BNP Paribas London Branch ("BNPP") is authorised by the CECEI and supervised by the Commission Bancaire.  It is also authorised and subject to limited regulation by the FSA.  BNPP is acting for Suzano Bidco and Suzano Papel e Celulose and no one else in connection with the Proposal and will not be responsible to anyone other than Suzano Bidco and Suzano Papel e Celulose for providing the protections afforded to clients of BNPP or for providing advice in relation to the Proposal.

Evolution Securities, which is authorised and regulated in the UK by the FSA, is acting for FuturaGene and for no one else in connection with the Proposal and will not be responsible to anyone other than FuturaGene for providing the protections afforded to clients of Evolution Securities or for providing advice in relation to the Proposal, the content of this announcement or any matter referred to herein.  Neither Evolution Securities nor any of its subsidiaries, branches or affiliates owes or accepts any duty, liability or responsibility whatsoever (whether direct or indirect, whether in contract, in tort, under statute or otherwise) to any person who is not a client of Evolution Securities in connection with this announcement, any statement contained herein or otherwise.

This announcement does not constitute, or form part of, any offer for, or any solicitation of any offer for, securities.  Any response to the Proposal should be made only on the basis of information referred to in the Scheme Document.

The availability of the Proposal to Overseas Shareholders may be affected by the laws of the relevant jurisdiction in which they are located. Overseas Shareholders should inform themselves of, and observe, any applicable legal or regulatory requirements of their jurisdiction.  Any failure to comply with these requirements may constitute a violation of the securities laws of any such jurisdiction.  Further details in relation to Overseas Shareholders will be contained in the Scheme Circular.

This announcement has been prepared in accordance with English Law and the AIM Rules and the information disclosed may not be the same as that which would have been disclosed in accordance with the laws of jurisdictions outside England.

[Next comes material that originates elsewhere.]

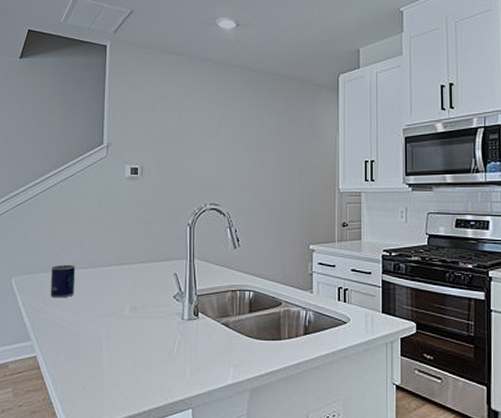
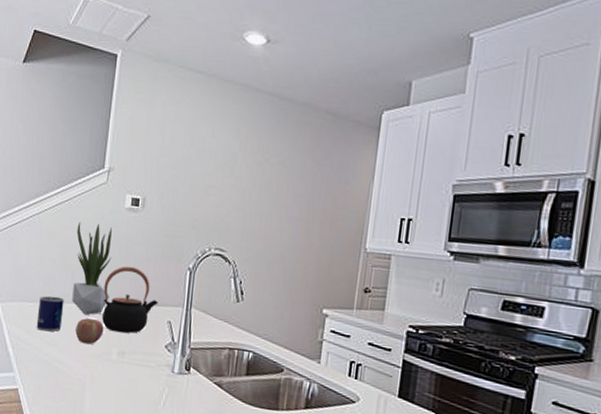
potted plant: none [82,193,118,278] -> present [72,221,112,315]
apple: none [88,281,115,305] -> present [75,318,104,345]
teapot: none [112,228,163,290] -> present [102,266,158,333]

Copies of this announcement and any formal documentation relating to the Proposal are not being, and must not be, directly or indirectly, mailed or otherwise forwarded, distributed or sent in or into or from any Restricted Jurisdiction and persons receiving such documents (including custodians, nominees and trustees) must not mail or otherwise forward, distribute or send them in or into or form any Restricted Jurisdiction.  If the Proposal is implemented by way of a takeover offer (unless otherwise determined by Suzano Bidco and permitted by applicable law and regulation), the takeover offer may not be made directly or indirectly, in or into or by the use of the mails of, or by any other means or instrumentality (including, without limitation, electronic mail, facsimile transmission, telex, telephone, internet or other forms of electronic communication) of interstate or foreign commerce of, or any facility of a national state or securities exchange of any Restricted Jurisdiction and the takeover offer may not be capable of acceptance by any such use, means, instrumentality or facility.

The Proposal will be carried out by way of a Court-sanctioned scheme of arrangement under English law and will be subject to procedural requirements which may be different from those applicable under the procedures and laws of other jurisdictions.